:: RECORDS TO PROCESS

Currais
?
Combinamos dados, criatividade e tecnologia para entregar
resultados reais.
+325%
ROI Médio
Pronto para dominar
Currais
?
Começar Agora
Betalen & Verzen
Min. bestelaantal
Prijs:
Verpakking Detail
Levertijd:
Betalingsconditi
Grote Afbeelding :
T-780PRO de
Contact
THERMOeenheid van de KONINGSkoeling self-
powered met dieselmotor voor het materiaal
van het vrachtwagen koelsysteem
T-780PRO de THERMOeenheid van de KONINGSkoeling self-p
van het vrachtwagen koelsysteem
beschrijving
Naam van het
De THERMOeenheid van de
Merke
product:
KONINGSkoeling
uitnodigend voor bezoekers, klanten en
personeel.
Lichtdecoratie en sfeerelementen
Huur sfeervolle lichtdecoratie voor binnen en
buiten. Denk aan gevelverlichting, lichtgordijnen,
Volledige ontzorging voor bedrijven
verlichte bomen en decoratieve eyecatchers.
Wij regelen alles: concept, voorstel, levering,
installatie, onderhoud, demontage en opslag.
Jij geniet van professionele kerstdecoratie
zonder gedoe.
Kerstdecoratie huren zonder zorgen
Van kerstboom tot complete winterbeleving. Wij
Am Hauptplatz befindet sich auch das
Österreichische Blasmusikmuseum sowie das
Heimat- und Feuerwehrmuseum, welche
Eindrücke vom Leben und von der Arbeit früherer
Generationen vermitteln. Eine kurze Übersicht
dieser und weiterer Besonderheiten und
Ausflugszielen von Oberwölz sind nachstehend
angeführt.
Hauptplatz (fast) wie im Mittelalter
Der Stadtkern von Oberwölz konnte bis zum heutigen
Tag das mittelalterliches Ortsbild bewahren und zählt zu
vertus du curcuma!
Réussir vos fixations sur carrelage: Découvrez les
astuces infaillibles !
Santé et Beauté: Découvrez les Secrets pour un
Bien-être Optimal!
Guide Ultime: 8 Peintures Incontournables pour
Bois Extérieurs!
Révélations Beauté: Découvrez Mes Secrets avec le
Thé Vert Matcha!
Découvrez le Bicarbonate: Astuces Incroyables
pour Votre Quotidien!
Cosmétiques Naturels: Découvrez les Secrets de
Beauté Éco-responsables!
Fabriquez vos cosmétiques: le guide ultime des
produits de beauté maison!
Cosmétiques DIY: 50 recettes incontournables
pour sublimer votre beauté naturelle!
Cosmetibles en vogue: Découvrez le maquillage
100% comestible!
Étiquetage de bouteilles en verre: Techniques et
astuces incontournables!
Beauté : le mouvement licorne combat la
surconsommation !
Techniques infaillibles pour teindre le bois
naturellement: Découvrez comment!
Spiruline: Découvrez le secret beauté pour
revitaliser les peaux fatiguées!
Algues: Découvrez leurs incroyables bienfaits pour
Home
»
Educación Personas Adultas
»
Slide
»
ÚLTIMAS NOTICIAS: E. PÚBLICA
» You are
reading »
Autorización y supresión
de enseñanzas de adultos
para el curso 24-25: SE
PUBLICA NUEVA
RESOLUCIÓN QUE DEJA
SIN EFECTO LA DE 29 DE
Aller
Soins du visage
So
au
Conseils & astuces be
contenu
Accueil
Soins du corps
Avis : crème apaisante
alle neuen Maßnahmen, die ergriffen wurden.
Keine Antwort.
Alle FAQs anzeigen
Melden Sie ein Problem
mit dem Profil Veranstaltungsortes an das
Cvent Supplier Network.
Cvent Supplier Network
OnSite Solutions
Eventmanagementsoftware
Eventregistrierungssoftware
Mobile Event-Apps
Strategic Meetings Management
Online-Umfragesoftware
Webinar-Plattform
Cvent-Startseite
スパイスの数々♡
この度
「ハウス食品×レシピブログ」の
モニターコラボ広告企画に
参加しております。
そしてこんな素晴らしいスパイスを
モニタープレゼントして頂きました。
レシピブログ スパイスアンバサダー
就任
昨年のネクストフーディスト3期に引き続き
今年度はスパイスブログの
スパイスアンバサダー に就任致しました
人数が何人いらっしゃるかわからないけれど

::::

= ACTIVITY =
Can you return every line of the data above word for word, keeping the original order and changing nothing?

= OUTPUT BELOW =
Currais
?
Combinamos dados, criatividade e tecnologia para entregar
resultados reais.
+325%
ROI Médio
Pronto para dominar
Currais
?
Começar Agora
Betalen & Verzen
Min. bestelaantal
Prijs:
Verpakking Detail
Levertijd:
Betalingsconditi
Grote Afbeelding :
T-780PRO de
Contact
THERMOeenheid van de KONINGSkoeling self-
powered met dieselmotor voor het materiaal
van het vrachtwagen koelsysteem
T-780PRO de THERMOeenheid van de KONINGSkoeling self-p
van het vrachtwagen koelsysteem
beschrijving
Naam van het
De THERMOeenheid van de
Merke
product:
KONINGSkoeling
uitnodigend voor bezoekers, klanten en
personeel.
Lichtdecoratie en sfeerelementen
Huur sfeervolle lichtdecoratie voor binnen en
buiten. Denk aan gevelverlichting, lichtgordijnen,
Volledige ontzorging voor bedrijven
verlichte bomen en decoratieve eyecatchers.
Wij regelen alles: concept, voorstel, levering,
installatie, onderhoud, demontage en opslag.
Jij geniet van professionele kerstdecoratie
zonder gedoe.
Kerstdecoratie huren zonder zorgen
Van kerstboom tot complete winterbeleving. Wij
Am Hauptplatz befindet sich auch das
Österreichische Blasmusikmuseum sowie das
Heimat- und Feuerwehrmuseum, welche
Eindrücke vom Leben und von der Arbeit früherer
Generationen vermitteln. Eine kurze Übersicht
dieser und weiterer Besonderheiten und
Ausflugszielen von Oberwölz sind nachstehend
angeführt.
Hauptplatz (fast) wie im Mittelalter
Der Stadtkern von Oberwölz konnte bis zum heutigen
Tag das mittelalterliches Ortsbild bewahren und zählt zu
vertus du curcuma!
Réussir vos fixations sur carrelage: Découvrez les
astuces infaillibles !
Santé et Beauté: Découvrez les Secrets pour un
Bien-être Optimal!
Guide Ultime: 8 Peintures Incontournables pour
Bois Extérieurs!
Révélations Beauté: Découvrez Mes Secrets avec le
Thé Vert Matcha!
Découvrez le Bicarbonate: Astuces Incroyables
pour Votre Quotidien!
Cosmétiques Naturels: Découvrez les Secrets de
Beauté Éco-responsables!
Fabriquez vos cosmétiques: le guide ultime des
produits de beauté maison!
Cosmétiques DIY: 50 recettes incontournables
pour sublimer votre beauté naturelle!
Cosmetibles en vogue: Découvrez le maquillage
100% comestible!
Étiquetage de bouteilles en verre: Techniques et
astuces incontournables!
Beauté : le mouvement licorne combat la
surconsommation !
Techniques infaillibles pour teindre le bois
naturellement: Découvrez comment!
Spiruline: Découvrez le secret beauté pour
revitaliser les peaux fatiguées!
Algues: Découvrez leurs incroyables bienfaits pour
Home
»
Educación Personas Adultas
»
Slide
»
ÚLTIMAS NOTICIAS: E. PÚBLICA
» You are
reading »
Autorización y supresión
de enseñanzas de adultos
para el curso 24-25: SE
PUBLICA NUEVA
RESOLUCIÓN QUE DEJA
SIN EFECTO LA DE 29 DE
Aller
Soins du visage
So
au
Conseils & astuces be
contenu
Accueil
Soins du corps
Avis : crème apaisante
alle neuen Maßnahmen, die ergriffen wurden.
Keine Antwort.
Alle FAQs anzeigen
Melden Sie ein Problem
mit dem Profil Veranstaltungsortes an das
Cvent Supplier Network.
Cvent Supplier Network
OnSite Solutions
Eventmanagementsoftware
Eventregistrierungssoftware
Mobile Event-Apps
Strategic Meetings Management
Online-Umfragesoftware
Webinar-Plattform
Cvent-Startseite
スパイスの数々♡
この度
「ハウス食品×レシピブログ」の
モニターコラボ広告企画に
参加しております。
そしてこんな素晴らしいスパイスを
モニタープレゼントして頂きました。
レシピブログ スパイスアンバサダー
就任
昨年のネクストフーディスト3期に引き続き
今年度はスパイスブログの
スパイスアンバサダー に就任致しました
人数が何人いらっしゃるかわからないけれど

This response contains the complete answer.